Miles is currently director of training at the Massachusetts-based private security firm Troy Asymmetric. He teaches law enforcement officers how to neutralize a suicide bomber if they are lucky to encounter one who hesitates before detonating the explosives. Many extremist groups operating in the Caucasus region and throughout southern Russia often build fail-safe devices into such bombs, allowing them to be detonated remotely if the prospective bomber has second thoughts.
Russian security forces are professional and well-trained, Miles says. Their main problem remains one they share with many other advanced nations: a lack of adequate resources.

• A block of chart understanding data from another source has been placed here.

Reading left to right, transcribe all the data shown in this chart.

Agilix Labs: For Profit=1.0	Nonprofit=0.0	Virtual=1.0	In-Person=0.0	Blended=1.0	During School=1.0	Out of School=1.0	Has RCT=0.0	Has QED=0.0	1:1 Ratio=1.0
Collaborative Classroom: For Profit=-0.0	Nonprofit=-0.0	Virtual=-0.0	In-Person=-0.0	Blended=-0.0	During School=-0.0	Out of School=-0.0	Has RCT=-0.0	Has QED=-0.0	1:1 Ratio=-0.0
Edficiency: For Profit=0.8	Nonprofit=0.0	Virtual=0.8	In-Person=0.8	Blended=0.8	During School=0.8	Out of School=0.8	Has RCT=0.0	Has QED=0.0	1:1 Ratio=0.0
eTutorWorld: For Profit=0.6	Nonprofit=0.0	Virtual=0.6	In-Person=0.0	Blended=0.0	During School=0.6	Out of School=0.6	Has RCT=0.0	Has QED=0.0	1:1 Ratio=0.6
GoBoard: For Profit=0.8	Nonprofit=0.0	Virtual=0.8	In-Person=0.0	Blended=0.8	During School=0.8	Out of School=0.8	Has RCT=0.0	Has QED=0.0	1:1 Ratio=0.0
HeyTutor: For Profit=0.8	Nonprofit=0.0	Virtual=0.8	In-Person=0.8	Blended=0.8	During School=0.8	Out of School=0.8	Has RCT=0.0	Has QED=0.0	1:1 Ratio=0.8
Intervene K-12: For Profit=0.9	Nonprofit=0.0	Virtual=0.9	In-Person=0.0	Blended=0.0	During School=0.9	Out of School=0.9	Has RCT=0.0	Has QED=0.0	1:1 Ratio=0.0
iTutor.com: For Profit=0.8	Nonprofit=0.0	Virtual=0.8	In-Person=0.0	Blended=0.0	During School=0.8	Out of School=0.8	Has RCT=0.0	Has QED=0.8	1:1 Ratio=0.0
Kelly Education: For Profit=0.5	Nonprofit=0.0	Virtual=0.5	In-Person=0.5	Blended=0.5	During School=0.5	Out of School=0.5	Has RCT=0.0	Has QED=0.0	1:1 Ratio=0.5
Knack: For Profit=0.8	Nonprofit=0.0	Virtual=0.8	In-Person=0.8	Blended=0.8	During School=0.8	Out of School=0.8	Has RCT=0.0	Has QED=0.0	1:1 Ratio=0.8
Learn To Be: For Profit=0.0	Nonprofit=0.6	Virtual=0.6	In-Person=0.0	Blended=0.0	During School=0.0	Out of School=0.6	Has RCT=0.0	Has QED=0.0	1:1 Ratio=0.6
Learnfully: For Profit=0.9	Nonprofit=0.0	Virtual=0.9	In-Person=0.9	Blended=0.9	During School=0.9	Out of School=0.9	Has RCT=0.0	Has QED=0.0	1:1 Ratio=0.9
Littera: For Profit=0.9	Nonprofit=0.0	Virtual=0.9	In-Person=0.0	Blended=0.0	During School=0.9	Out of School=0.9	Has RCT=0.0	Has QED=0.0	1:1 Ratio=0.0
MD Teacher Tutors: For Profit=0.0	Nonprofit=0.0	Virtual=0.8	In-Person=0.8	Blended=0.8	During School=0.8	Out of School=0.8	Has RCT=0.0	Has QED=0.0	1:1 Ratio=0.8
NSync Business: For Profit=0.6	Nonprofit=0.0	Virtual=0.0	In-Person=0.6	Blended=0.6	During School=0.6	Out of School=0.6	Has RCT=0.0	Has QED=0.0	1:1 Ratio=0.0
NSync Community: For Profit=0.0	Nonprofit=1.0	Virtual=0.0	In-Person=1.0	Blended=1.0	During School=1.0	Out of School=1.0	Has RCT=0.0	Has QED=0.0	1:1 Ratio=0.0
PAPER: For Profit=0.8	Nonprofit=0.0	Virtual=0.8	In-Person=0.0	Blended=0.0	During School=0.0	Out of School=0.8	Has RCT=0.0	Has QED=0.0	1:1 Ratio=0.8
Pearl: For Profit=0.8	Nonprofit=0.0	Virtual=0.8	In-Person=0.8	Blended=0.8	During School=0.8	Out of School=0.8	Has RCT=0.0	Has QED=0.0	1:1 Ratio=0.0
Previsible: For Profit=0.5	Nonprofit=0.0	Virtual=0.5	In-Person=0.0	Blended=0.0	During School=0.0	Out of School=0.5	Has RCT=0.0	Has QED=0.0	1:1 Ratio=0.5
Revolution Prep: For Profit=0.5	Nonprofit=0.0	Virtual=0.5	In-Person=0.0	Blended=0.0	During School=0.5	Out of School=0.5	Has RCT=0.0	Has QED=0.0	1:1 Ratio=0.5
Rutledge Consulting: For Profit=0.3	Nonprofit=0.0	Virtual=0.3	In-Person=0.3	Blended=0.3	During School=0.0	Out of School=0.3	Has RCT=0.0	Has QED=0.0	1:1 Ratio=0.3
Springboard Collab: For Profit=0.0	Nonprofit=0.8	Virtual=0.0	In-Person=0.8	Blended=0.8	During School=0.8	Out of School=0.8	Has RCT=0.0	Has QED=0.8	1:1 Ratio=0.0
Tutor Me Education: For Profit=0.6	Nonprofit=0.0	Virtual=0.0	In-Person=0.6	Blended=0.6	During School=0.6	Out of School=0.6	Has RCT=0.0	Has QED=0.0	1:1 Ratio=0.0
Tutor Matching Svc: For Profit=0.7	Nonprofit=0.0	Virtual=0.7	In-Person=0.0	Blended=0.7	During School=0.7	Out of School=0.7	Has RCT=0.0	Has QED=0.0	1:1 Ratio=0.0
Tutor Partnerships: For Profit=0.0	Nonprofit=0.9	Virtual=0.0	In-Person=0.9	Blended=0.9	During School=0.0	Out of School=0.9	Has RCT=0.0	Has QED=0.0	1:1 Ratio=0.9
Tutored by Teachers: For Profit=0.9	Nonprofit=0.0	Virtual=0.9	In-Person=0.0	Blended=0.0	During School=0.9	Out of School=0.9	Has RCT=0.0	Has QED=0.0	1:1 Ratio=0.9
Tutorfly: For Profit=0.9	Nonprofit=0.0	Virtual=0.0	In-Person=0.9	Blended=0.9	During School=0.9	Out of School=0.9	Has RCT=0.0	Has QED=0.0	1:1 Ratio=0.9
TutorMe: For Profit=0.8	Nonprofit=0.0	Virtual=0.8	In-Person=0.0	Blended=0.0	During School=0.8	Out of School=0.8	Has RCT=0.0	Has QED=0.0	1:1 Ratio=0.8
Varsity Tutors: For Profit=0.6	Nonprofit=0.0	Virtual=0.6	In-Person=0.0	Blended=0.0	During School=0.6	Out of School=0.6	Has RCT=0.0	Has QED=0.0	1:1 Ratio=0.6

The U.S. announced last week that two Navy ships already parked in the Black Sea are available to the Russian government if it asks for assistance. American law enforcement also will share technology developed during prolonged wars in Iraq and Afghanistan that aims to counter improvised explosive devices.
"I know the [FBI] is going to have people over there," Miles says. "I don't know how active we're going to be. It's not our country, I doubt very seriously we're going to go there and do things on our own. We're there in an advisory capacity."
The U.S. will not share any classified technology with the Russians, he adds, opting instead to share tactics, techniques and drills.
"The relationship between the two countries right now isn't the best. Cop-to-cop it is pretty good, if we are allowed access."

[ALSO: Vladimir Putin Tells Gay Visitors to 'Leave Children in Peace' During Sochi Winter Olympics]
Thus encapsulates the complex and at times paradoxical relationship between the two rivals, constantly prompted to cooperate in an ever-shrinking world, but hung up by a history of distrust.
Most countries hosting a high-profile event like the Olympics initially shirk external help, but soon realize such a course is foolish and unrealistic, says Juan Zarate, who served as a deputy national security adviser in the George W. Bush White House.